Sri Lankans call these parippu wade and they are more commonly called masala vade among South Indians. I make mine flat-shaped on the griddle. Same great taste but so much easier and no deep-frying needed. A frying pan would also work. Lentils are a great protein-rich snack.
These store well in the fridge to be warmed up in a microwave or toaster oven. Video and printable recipe below.

Easy Parippu Wade on the Griddle
Classic spicy lentil vada made easy and healthy by spooning it on a griddle.
Equipment
- Blender, food-processor or grinder
Ingredients
- 1 cup channa dhal or masoor dhal
- 2 shallots or 1/2 medium onion chopped
- 2 green chillies (thai or serrano or similar) more for added spiciness
- 2 sprigs curry leaves
- 1/2 tsp salt
- 1 tbsp maldive fish flakes optional
- 1 clove garlic optional
- 1/2 inch piece ginger optional
Instructions
- Rinse and soak 1 cup of channa dhal or masoor dhal in cold water for at least 3 hours or overnight.
- Chop onions, finely chop the curry leaves and green chillies.
- If using the optional garlic and ginger, make a small paste of them in a mortar or pestle or mince finely or use a microplane grater.
- Set aside 1/4 cup of soaked channa dhal. Puree the rest in a food processor (or blender or grinder) with a 1/4 cup of water until mostly pureed.
- Stir in the reserved 3/4 cup of channa dhal (this adds a little texture).

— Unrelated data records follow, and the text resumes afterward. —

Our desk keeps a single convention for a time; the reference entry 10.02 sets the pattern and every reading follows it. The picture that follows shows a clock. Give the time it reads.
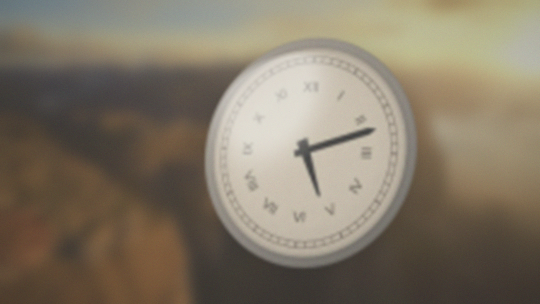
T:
5.12
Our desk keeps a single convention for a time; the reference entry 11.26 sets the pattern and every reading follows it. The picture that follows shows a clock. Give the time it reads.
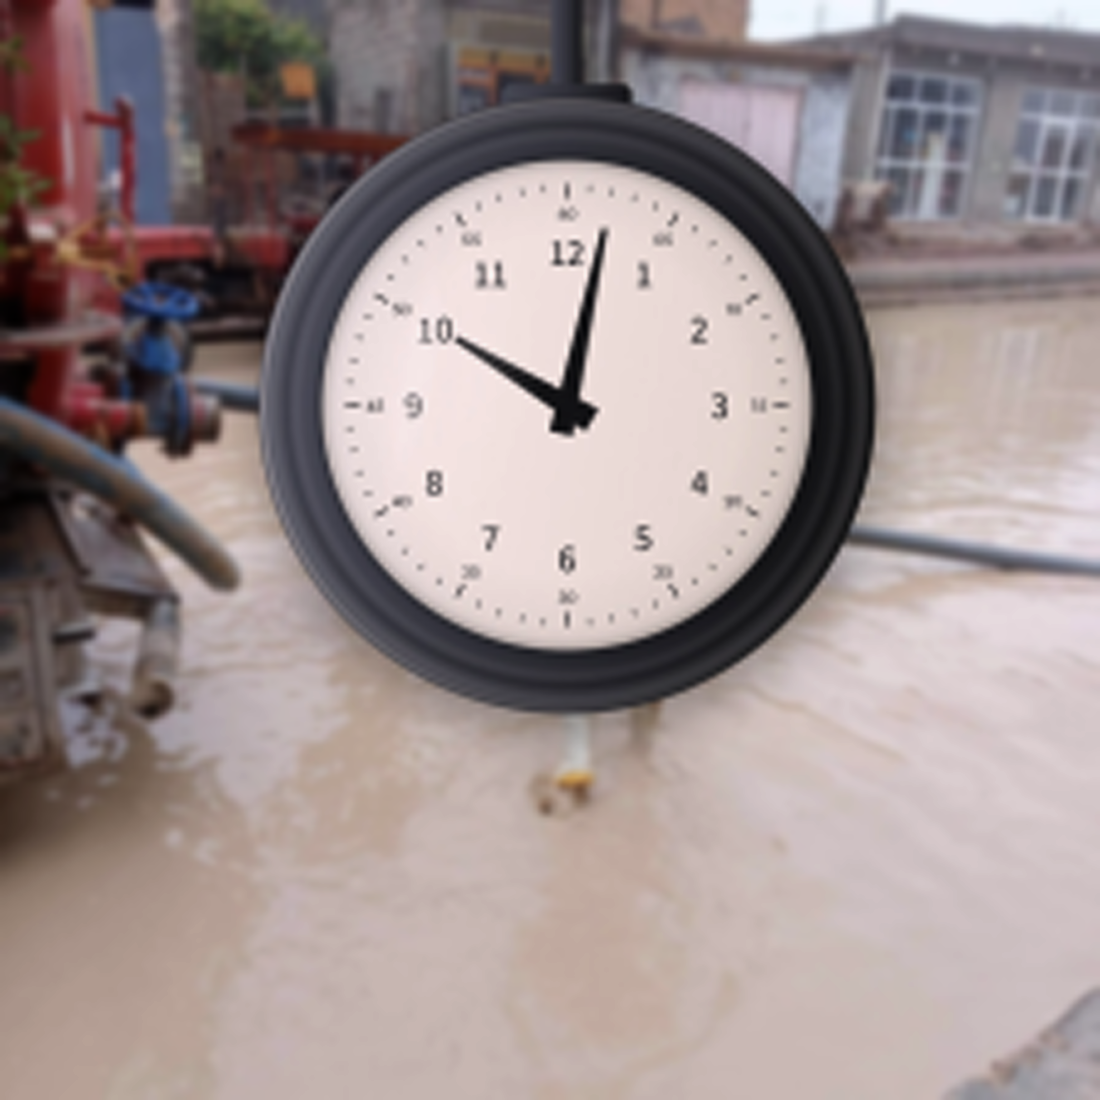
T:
10.02
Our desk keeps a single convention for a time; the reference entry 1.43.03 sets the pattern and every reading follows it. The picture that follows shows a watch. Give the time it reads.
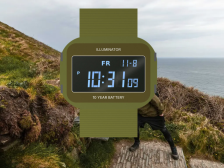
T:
10.31.09
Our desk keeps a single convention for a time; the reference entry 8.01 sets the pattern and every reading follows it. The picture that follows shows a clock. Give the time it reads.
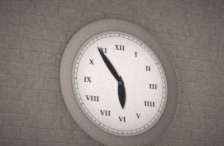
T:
5.54
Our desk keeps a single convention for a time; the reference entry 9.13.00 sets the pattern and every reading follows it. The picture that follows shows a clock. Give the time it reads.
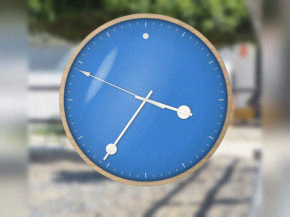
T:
3.35.49
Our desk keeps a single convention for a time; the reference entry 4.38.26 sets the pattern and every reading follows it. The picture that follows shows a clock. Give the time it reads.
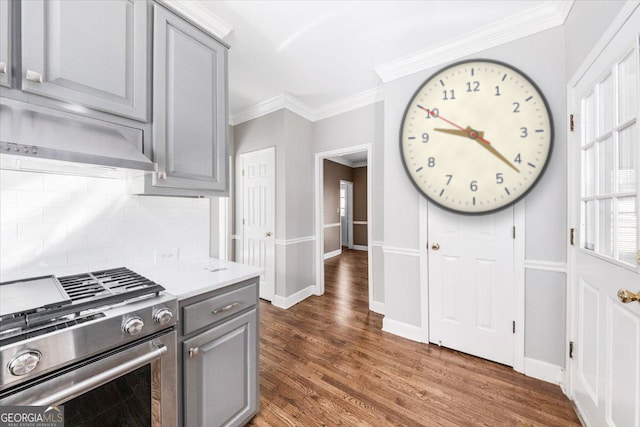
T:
9.21.50
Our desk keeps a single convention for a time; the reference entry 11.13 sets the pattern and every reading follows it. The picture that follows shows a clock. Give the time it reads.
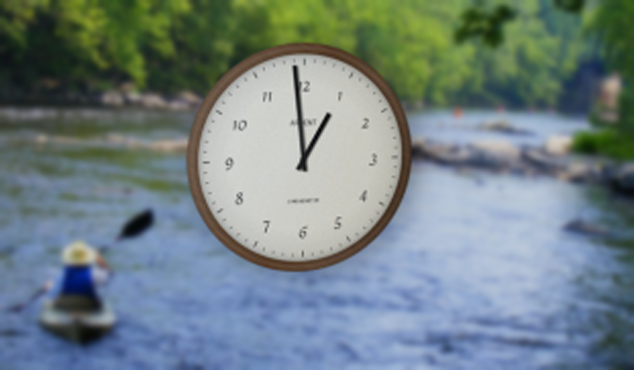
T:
12.59
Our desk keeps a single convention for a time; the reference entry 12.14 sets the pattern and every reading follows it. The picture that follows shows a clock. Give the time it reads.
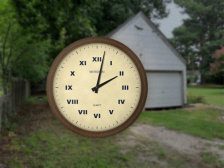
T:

Stir in the onions, curry leaves, green chillies. Add the optional maldive fish, garlic and ginger.
- Heat griddle to medium. Spread a tablespoon of coconut oil. Drop the wade mixture a tablespoon at a time and spread into small round disks.

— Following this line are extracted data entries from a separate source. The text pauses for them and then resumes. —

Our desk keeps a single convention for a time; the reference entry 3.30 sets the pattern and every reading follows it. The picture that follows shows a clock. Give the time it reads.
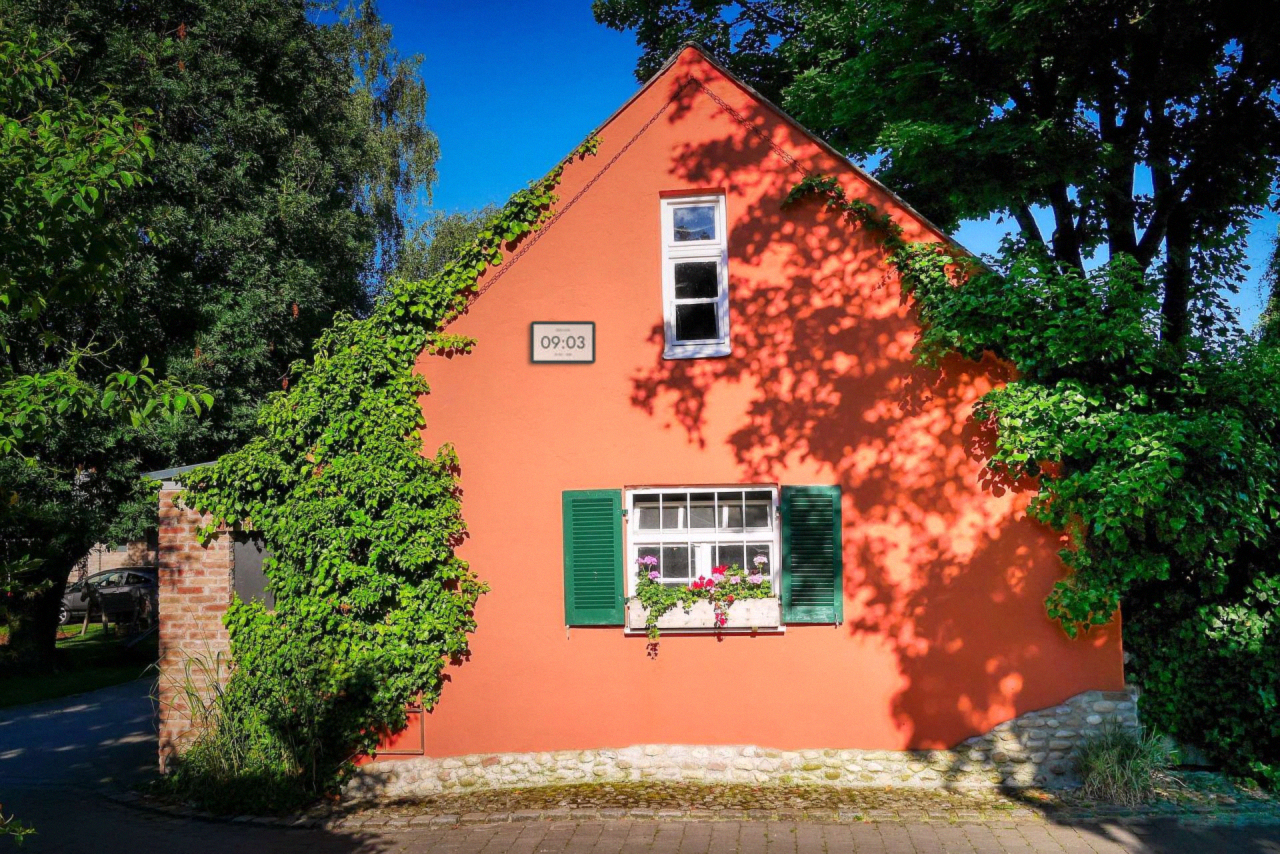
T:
9.03
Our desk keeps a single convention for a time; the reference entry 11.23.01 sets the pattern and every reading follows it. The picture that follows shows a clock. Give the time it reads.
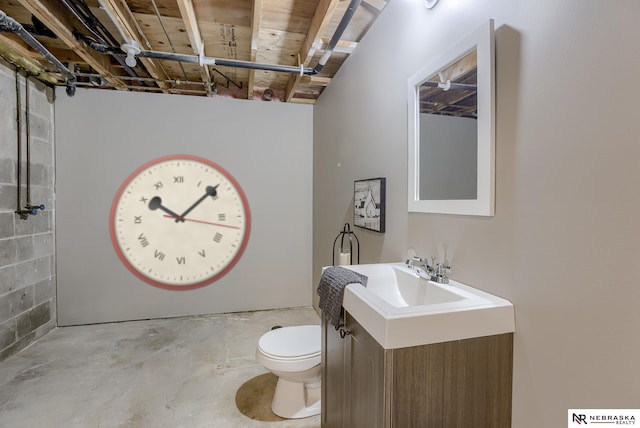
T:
10.08.17
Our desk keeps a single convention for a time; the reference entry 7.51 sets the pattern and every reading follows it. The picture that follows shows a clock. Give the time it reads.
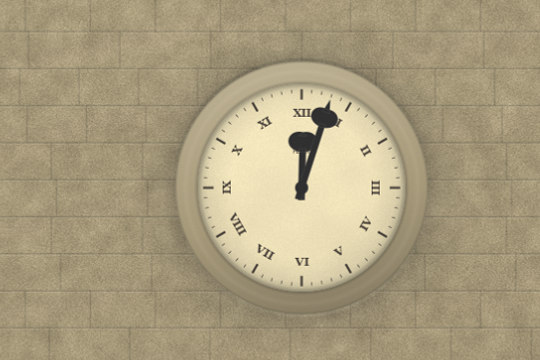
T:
12.03
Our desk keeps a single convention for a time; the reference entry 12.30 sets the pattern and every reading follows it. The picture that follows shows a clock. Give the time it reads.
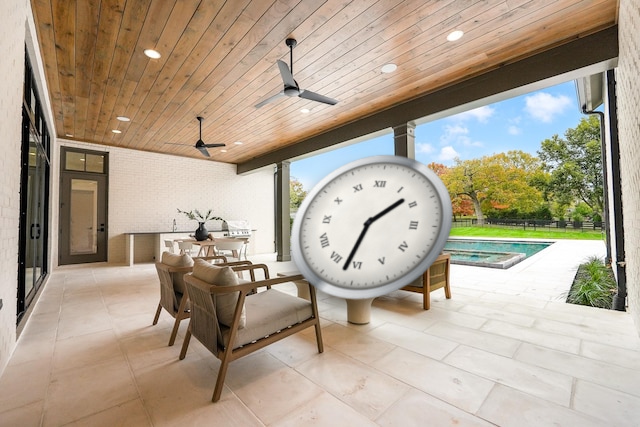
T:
1.32
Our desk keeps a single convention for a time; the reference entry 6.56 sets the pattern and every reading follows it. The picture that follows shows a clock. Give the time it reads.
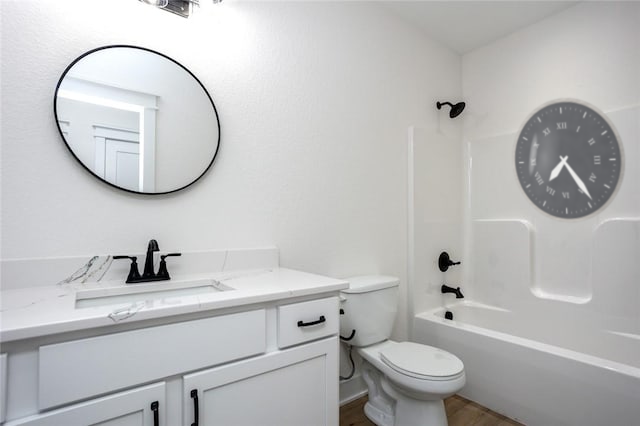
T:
7.24
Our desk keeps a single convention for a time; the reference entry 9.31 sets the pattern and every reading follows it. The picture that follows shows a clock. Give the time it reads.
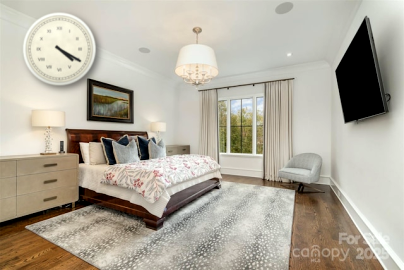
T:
4.20
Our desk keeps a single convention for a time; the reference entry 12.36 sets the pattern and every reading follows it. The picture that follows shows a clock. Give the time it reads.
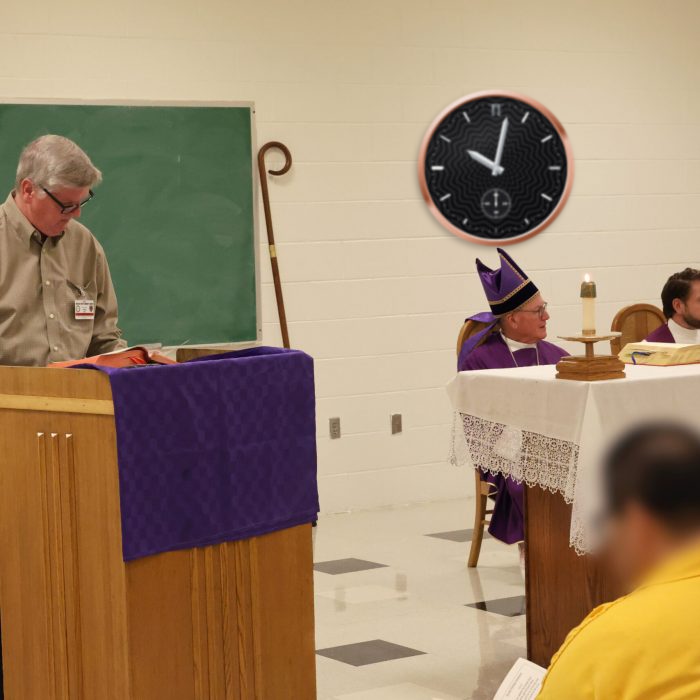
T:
10.02
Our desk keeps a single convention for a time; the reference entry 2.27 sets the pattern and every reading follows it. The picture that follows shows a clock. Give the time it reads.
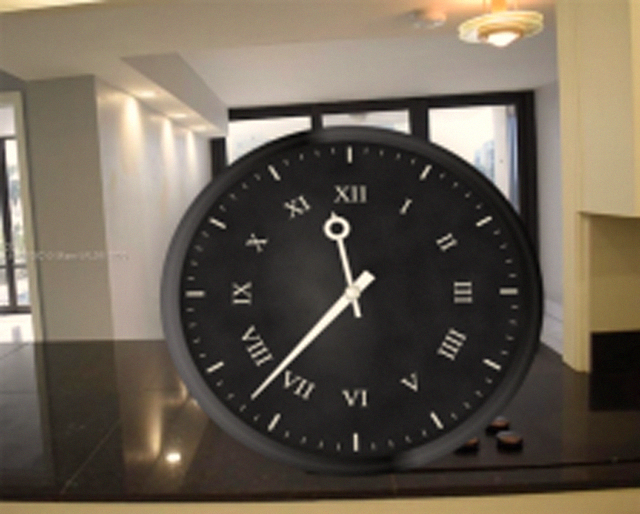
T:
11.37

- Cook 3-4 minutes, flip and cook on the other side using a spatula.
- Add another tablespoon of coconut oil after flipping so each side gets a nice coconut-oil taste.
- Cook a single wade first, check if there's enough salt and add a little more if desired to the mixture before making the rest.
- Serve warm with chutney or ketchup or plain. Makes about 18 small-ish wade.